Back to Carlin and my fourth reason for excitement about his work-in-progress. It came from a conversation I overhead him having with a classmate on his cellphone, upstairs. I swear again, I wasn’t eavesdropping. He was talking so loudly, excitedly, jocularly, that I couldn’t help but hear every word as they came tumbling down the banister and into my ears.

He had just discovered an important editing device that he found both useful and funny, and was sharing this new knowledge with a classmate who was also grappling with the same monster assignment.

“I had it all drafted, and it was really good. And then I started reading it out loud.”
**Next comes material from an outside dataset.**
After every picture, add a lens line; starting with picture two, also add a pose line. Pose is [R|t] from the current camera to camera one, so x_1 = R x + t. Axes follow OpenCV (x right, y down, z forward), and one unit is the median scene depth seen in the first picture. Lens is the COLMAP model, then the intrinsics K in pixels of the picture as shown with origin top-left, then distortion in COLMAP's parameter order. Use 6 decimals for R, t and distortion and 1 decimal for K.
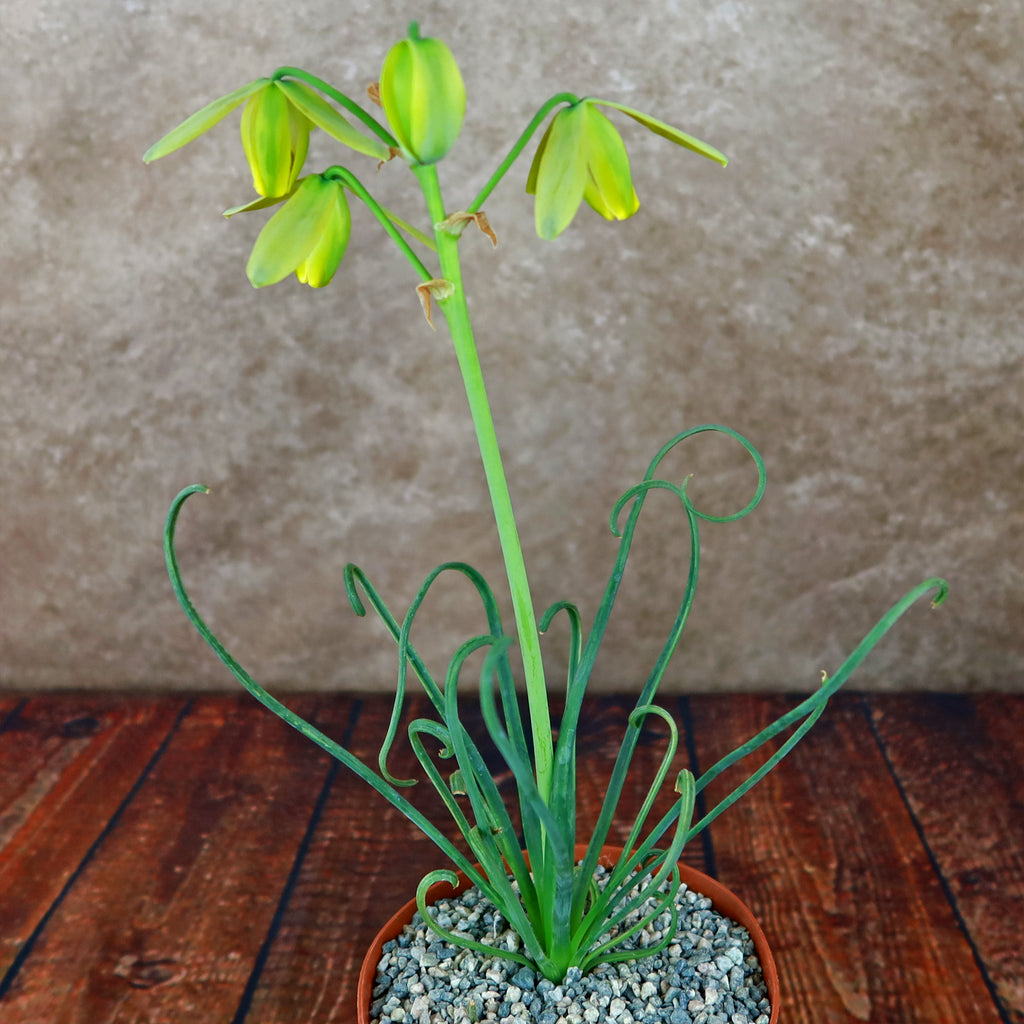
lens RADIAL K [[1360.7, 0, 547.8], [0, 1360.7, 432.9], [0, 0, 1]] dist [-0.002461, 0.008500]
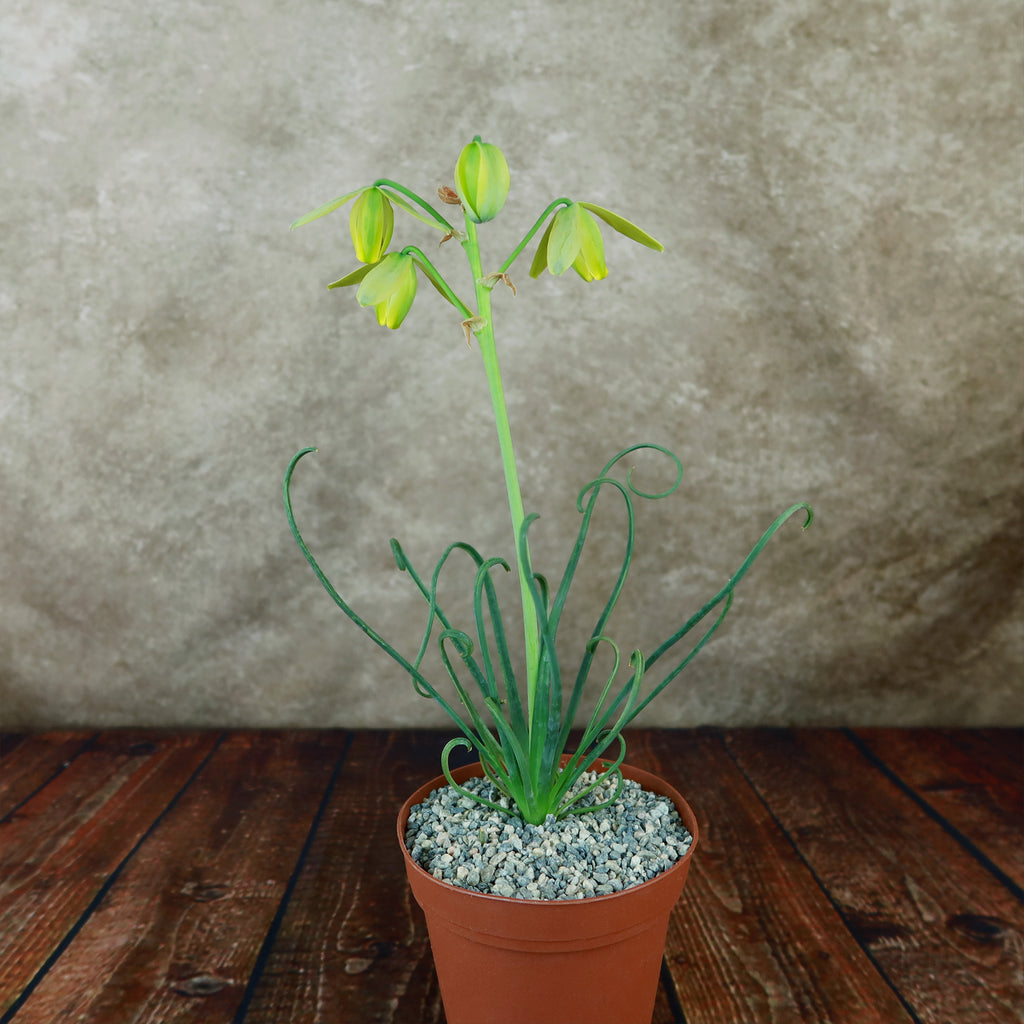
lens RADIAL K [[1006.5, 0, 504.2], [0, 1006.5, 509.1], [0, 0, 1]] dist [0.000986, 0.005512]
pose [[0.997913, 0.023660, 0.060081, -0.058949], [-0.014392, 0.988543, -0.150249, 0.141732], [-0.062948, 0.149071, 0.986821, -0.042763]]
(He listened to some of my advice? Cool!)

“It sounded so ridiculous, I had no idea what I was trying to say — and I WAS THE ONE WHO WROTE IT!” he bellowed, laughing his head off. “It all made perfect sense in my head when I wrote it, but it made no sense at all when I read it out loud.” More guffaws.

(Since then, he’s been madly editing away. He has even asked me to read it through for him. That’s even more than cool!)

Sounds like the ears are better editors than the eyes!